Há um heroísmo no poema, mas sarcástico. É um heroísmo subterrâneo, que ninguém vê sendo realizado. O tom menor, sorrateiro e meio ridículo do heroísmo do poema condiz com a falta de voz do poeta na sociedade, sua falta de importância explícita. Ao mesmo tempo, condiz com sua insistência em tentar realizar milagres em pleno cotidiano, imerso em sua contingência histórica. A glória, o milagre e o heroísmo do poema é o eu poético conseguir, com suas parcas possibilidades na imersão cotidiana, estimular as pessoas a ajudá-lo a criar a aurora, isto é, recontar a “narrativa” fundante do nascimento do dia, recontar um mito fundamental de renovação, dando sentido a um mundo sem sentido, “clareando” um sentido para o mundo “tecendo a manhã”, para dizer como João Cabral. Em termos míticos, tal “clareamento” de sentido é a passagem das imagens do caos (morte, não-ser, natureza) para as imagens da ordem (vida/existência, ser, cultura). Figurações da aurora e de nascimento têm ligação íntima com os mitos do nascimento do herói, da derrota das trevas, da ressurreição e da criação. O eu poético de Alexei Bueno só pode realizar o mito fundamental de renovação sem ser visto, sem se mostrar para a sociedade, que de qualquer modo não o vê. Mesmo que a sociedade não perceba, ele a estimulou a ajudá-lo a recontar o mito. A voz do eu poético é um cacarejo, mas um cacarejo bem sonoro e insistente (notemos as aliterações em “c” principalmente no quarto verso da primeira quadra e no terceiro verso da segunda quadra).

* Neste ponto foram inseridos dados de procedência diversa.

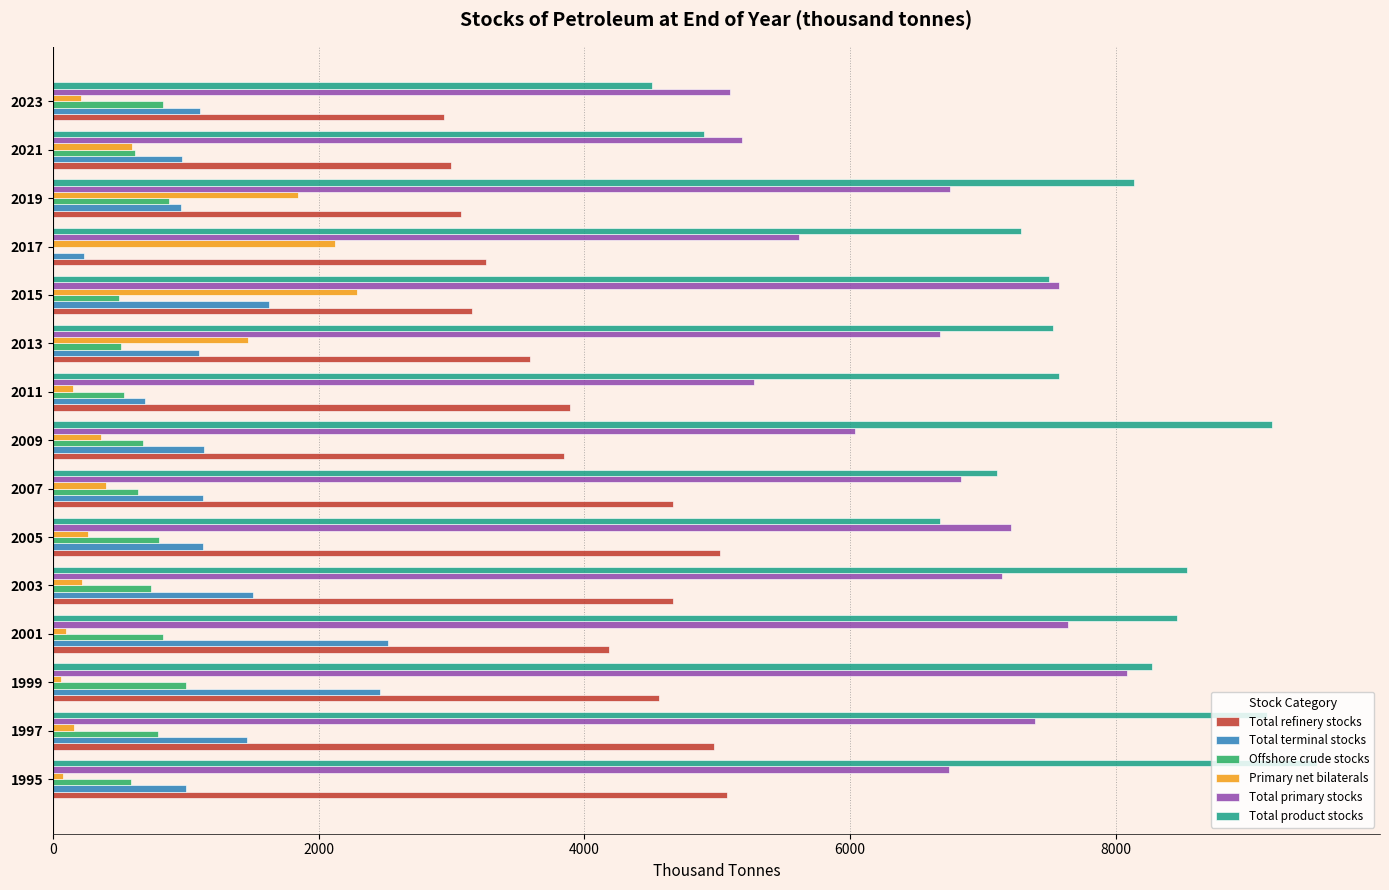

Which series has the largest total across all categories?

Total product stocks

A metrificação fixa das três quadras do poema “Glória” (a maioria dos versos são redondilhos maiores, sendo alguns poucos octossílabos), e a regularidade das rimas (rimas alternadas) garante aqui a estrutura rígida de muitos poemas de Alexei Bueno. A rigidez em Alexei Bueno (formas fixas e tradicionais, ora mais ora menos seguidas como sustentação compositiva de sua obra) tem a função principal, na maioria dos casos, de “racionalizar” o sonho, o delírio, a vertigem, pois em sua poética tais

instâncias dionisíacas e do inconsciente caminham junto com a razão, com a tentativa de direcionar a imaginação e a fantasia para pontos em que, um tanto paradoxalmente, elas sejam conscientes de suas intenções, que são o estímulo a uma busca da condição humana. Essa dialética do inconsciente do delírio e da forma consciente do delírio, essa tensão do acaso e da forma que procura abolir o acaso é o fenômeno na poética de Alexei Bueno que evidencia uma visão do ser humano, a saber: o ser humano é um ser em que razão e emoção, instâncias dionisíacas e apolíneas não se dissociam, mas se interpenetram de modo que umas se reconheçam nas outras. A dita rainha das faculdades humanas (imaginação) já colabora com a razão, e esta nunca se desvincula da imaginação. No poema “Glória”, o eu poético está bêbado no momento em que realiza seu sarcástico heroísmo, porém sua ebriedade está consciente de sua função, sustentada por uma forma (instrumento de “consciência”) que garante sua execução, fazendo com que a vertigem seja racionalmente construída enquanto vertigem motivada, não exercida por ela mesma, mas condizente com uma função delegada ao eu poético: função de recontar um mito fundamental de renovação com a ajuda das outras pessoas, sem que elas saibam. No fundo, a ebriedade do eu poético está mais “consciente” do que a “cegueira” ou incompreensão das pessoas acordadas e “sãs”.

Esse poema parece ser um prenúncio de outro, também na mesma obra, intitulado exatamente “Aurora”. Aqui a aurora já está plenamente realizada com a ajuda compartilhada do eu poético e dos indivíduos, sem que estes se deem conta disso por estarem com os olhos sem fé nem horizonte:

AURORA

Tudo é novo neste mundo. Toda manhã é a primeira. Que este saber sem segundo Se espalhe na terra inteira.

Nada foi feito, nem dito. Os cegos não sabem disso. Seus olhos, sem fé nem fito, Mancam num dia postiço.

Um mudo amor tudo guia. Não há hora a que ele sucumba. É hoje o terceiro dia.